• _CHALLENGE_
Write the next paragraph of the passage below on commitment to a congregation and the disciples who turned away in John 6, picking up after its final sentence.

• _ARTICLE_
┌────────
As graciously as possible, let me state categorically that if an individual attends a given congregation because of some perceived benefit rather than out of conviction that she is serving where God has placed her, she will not continue serving Christ long or faithfully. Should an individual attend because the “worship music” is precisely what he wants, he will soon find reason to break fellowship with the people of God. If one attends because she enjoys the presentation of the message, she will soon be offended by something said from the pulpit; fellowship will soon sour if personal desire dictates what one seeks. If the perception of an attendee is that he can exercise a measure of power, he will shortly be offended and leave. The bottom line is that faithful participation in Christ’s Body requires His power.
Jesus’ words given as a caution against anyone seeking an easy route to Heaven may well apply here in understanding the relationship of individuals to the congregation of the faithful. Recall His admonition, “Enter by the narrow gate. For the gate is wide and the way is easy that leads to destruction, and those who enter by it are many. For the gate is narrow and the way is hard that leads to life, and those who find it are few” [MATTHEW 7:13, 14].
We read in the text, “After this many of his disciples turned back and no longer walked with him. So Jesus said to the Twelve, ‘Do you want to go away as well’” [JOHN 6:66, 67]? The fact that the Master addressed the Twelve indicates the extent of the defection. “Many of His disciples” must have included the vast majority of those who were casually connected to the Master. Many of these erstwhile disciples may have appeared to have strong commitment up to this point. In any case, they could no longer handle the demands of discipleship. Better for them that they cease pretending than continue and dilute the commitment of those who were willing to serve. Better they find a place of less demanding religion so they would be unperturbed. Something akin to this holds true for those who forsake their vows of commitment and leave the fellowship of believers. Better for all that they find a place that is easier on their conscience.
There is an aspect that is not readily evident in our English translations. A literal translation of verse sixty-six would read, “Many of His disciples went away to the things they had left behind.” This literal translation casts events in a truer light than a casual reading might indicate. These disciples were renouncing their association in favour of what they had possessed before. Their actions were a very public renunciation both of the choices they had made previously and of the One they had professed to follow. Their choice was not unlike that made by those who have previously fellowshipped with the congregation but who now choose to return to what they have done previously. Because of the renunciation, there is little value in pursuing them. Any effort to encourage them to again walk in the path of the congregation is futile.
└────────
• _PROVIDED MATERIAL_
┌────────
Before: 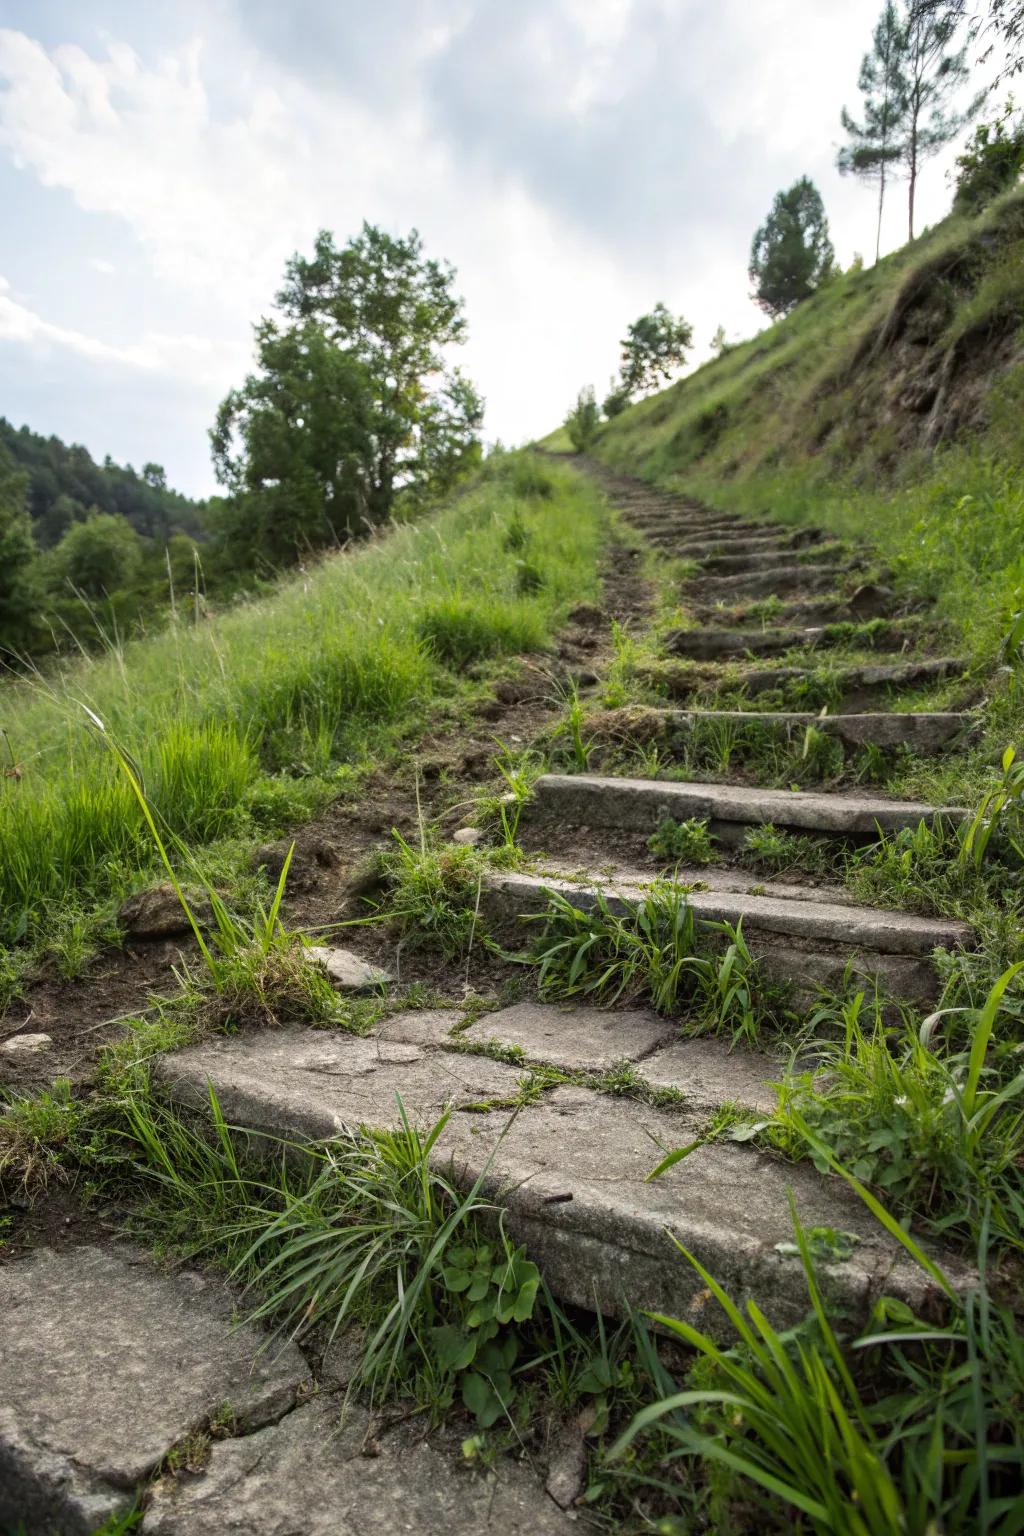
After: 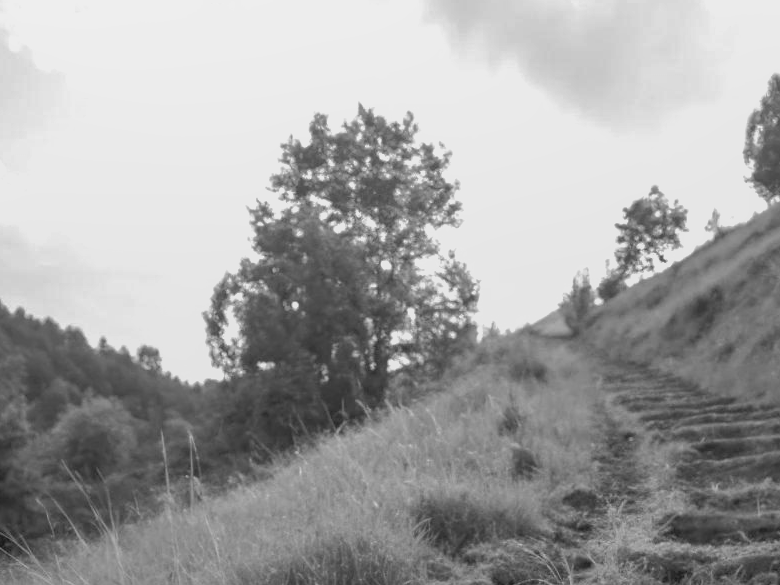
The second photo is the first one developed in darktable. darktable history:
└────────
• _THE ANSWER_
A DISCIPLE’S RESPONSE TO THE MASTER’S QUESTION — Jesus asked, “Do you want to go away as well” [JOHN 66:67]? Peter spoke for each of the disciples in his justly famous response, “Lord, to whom shall we go? You have the words of eternal life, and we have believed, and have come to know, that you are the Holy One of God” [JOHN 6:68, 69]. The true disciples had committed themselves to the Master. Their lives, what influence they might possess, their very being was committed to His service. If His cause was to be advanced, it would be through them. Their decision was founded on confidence that He was the Messiah, God’s Anointed One promised for long ages.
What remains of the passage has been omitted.